Season 12 of RuPaul’s Drag Race can be easily described in three words – fierce AF! If you’ve been anywhere on the internet in the past couple months, you can spot the buzz from a mile away. From supportive, loving comments under every queens’ posts on Insta, to whole Twitter accounts dedicated to subbing the show incorrectly, fans (me included) have certainly connected more to queens this season. Maybe it’s lockdown, or maybe it’s that something was lacking in the previous two seasons – vulnerability.
No contestant to me has been more vulnerable this season than Jackie Cox, an Iranian-Candian, second generation immigrant queen.
In the American-themed runway look in episode 10, Jackie took to the stage in an abaya and hijab ensemble, marking her as the first ever queen to wear a hijab on the show. Jackie has been open about her ambigious connection to her Iranian heritage. She is clearly unafraid to celebrate her roots – her pet-name for RuPaul was RuPaul-joon (meaning ‘dear’) and she entered the work room in a Minnie Mouse-style get up with her full name, Jacquline, in Farsi written on the front. But, like many immigrant children, she’s felt the pressure from her mother to push herself through further education and get a ‘proper job’.
So, am I Muslim? No. Am I Iranian? No. Can I speak Persian? No.
I’m Hindu. I’m British-Indian. I speak Hindi.

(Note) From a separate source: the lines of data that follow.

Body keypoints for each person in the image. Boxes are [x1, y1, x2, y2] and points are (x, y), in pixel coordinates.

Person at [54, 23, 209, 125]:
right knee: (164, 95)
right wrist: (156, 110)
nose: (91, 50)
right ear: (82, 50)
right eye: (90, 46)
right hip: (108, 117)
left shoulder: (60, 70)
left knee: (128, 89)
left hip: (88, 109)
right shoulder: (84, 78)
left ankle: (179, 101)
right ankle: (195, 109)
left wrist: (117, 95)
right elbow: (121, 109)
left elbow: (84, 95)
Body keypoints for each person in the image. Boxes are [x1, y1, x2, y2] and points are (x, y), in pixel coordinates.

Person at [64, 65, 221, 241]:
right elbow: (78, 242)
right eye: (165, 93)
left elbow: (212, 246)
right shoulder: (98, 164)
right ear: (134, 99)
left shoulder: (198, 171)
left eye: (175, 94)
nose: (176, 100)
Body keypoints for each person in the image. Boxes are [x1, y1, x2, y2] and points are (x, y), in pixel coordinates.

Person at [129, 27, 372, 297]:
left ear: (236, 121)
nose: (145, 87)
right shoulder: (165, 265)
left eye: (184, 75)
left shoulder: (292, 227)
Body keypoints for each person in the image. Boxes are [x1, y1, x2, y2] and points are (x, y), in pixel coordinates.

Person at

So – why do I love her? Because for the first time, she made drag race something I could share with my family.
She has paved a path for other queer immigrant-children simply by being her, and has been a tidal wave in a pond, representing bi-culturality and queerness all in one package.
Often immigrant children from the Middle East and South Asian communities share many commanilities, the struggle of being bicultural, an overlap in a food-based culture, and of course, something Jackie’s been clocked for which I empathise with so much BEING HAIRY! So as soon as Jackie started calling RuPaul RuPaul-joon, my first thought was, that’s ‘jaan’ in Hindi. And so, a connection was born.

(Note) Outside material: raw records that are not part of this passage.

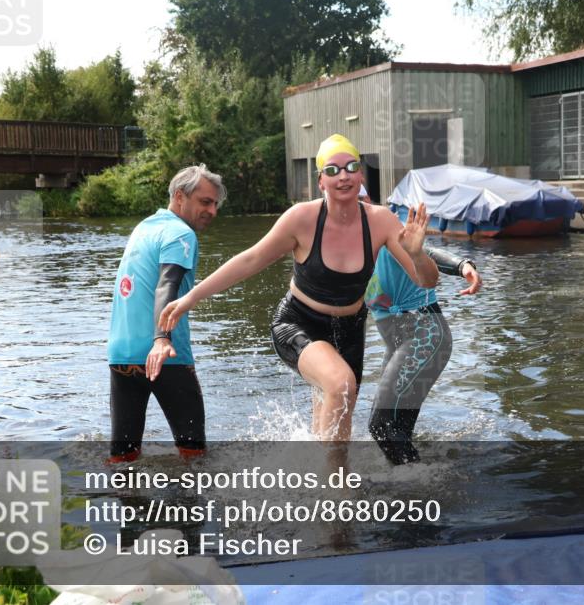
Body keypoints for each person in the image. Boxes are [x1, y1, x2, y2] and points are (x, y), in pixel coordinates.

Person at [159, 134, 438, 441]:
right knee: (340, 384)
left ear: (361, 175)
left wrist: (415, 253)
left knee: (338, 409)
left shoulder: (381, 221)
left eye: (351, 167)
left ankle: (323, 477)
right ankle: (337, 487)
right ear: (321, 181)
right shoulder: (301, 219)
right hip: (298, 322)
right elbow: (250, 259)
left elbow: (426, 281)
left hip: (349, 330)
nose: (343, 176)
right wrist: (192, 296)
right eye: (332, 170)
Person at [106, 164, 226, 462]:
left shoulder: (145, 227)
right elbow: (166, 285)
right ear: (180, 196)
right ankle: (189, 508)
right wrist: (162, 338)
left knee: (123, 457)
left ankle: (126, 507)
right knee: (194, 455)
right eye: (205, 202)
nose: (212, 211)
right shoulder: (180, 234)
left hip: (122, 354)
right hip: (165, 357)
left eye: (215, 204)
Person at [365, 238, 482, 464]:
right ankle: (416, 482)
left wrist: (462, 266)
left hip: (426, 336)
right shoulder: (348, 259)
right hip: (398, 345)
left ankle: (415, 484)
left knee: (380, 426)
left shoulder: (383, 237)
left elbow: (424, 252)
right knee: (395, 426)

One of the loveliest moments for me was in the first episode, when Jackie came out looking like a shining white goddess. My mum walked past the TV, caught her out of the corner of her eye and exclaimed, ‘Wow! She looks like a Bollywood actress’. My parents, although accepting of LGBTQIA+ culture often struggle to understand it. In a moment, Jackie’s cboice in style, be it intentional or not, had broken down those once inpenitrable barriers for me. She became a point of reference for me to be able to explain my love for the show and drag culture – ‘You know that Bollywood-looking drag queen, Mum? Wasn’t she so pretty? Look, this drag queen does stuff like that too’.
To me, Jackie represents exactly what America’s next drag race superstar should have been. Her looks may not be as polished as other girls, but does that really matter right now? Never in the herstory of RuPaul’s Drag Race has a queen of Asian or Middle Eastern descent won. And of course I’m aware, a queen should be judged holistically in every department and someone’s race should not be their contending factor. However, Jackie is funny, smart, beautiful and, as past episodes have attested to, can give amazing, heartfelt performances. If nothing else, she has paved a path for other queer immigrant-children simply by being her, and been a tidal wave in a pond, representing bi-culturality and queerness all in one package.
Jackie’s comment that “You can be Middle Eastern, you can be Muslim, and you can still be American,” reminded me that I can be Indian, I can be Hindu, and I can still be British in a political climate where immigrants are undervalued and belittled. I should be just as unafraid to show my culture as Jackie.
And so that’s why I, a second generation Indian immigrant, will always love Jackie Cox.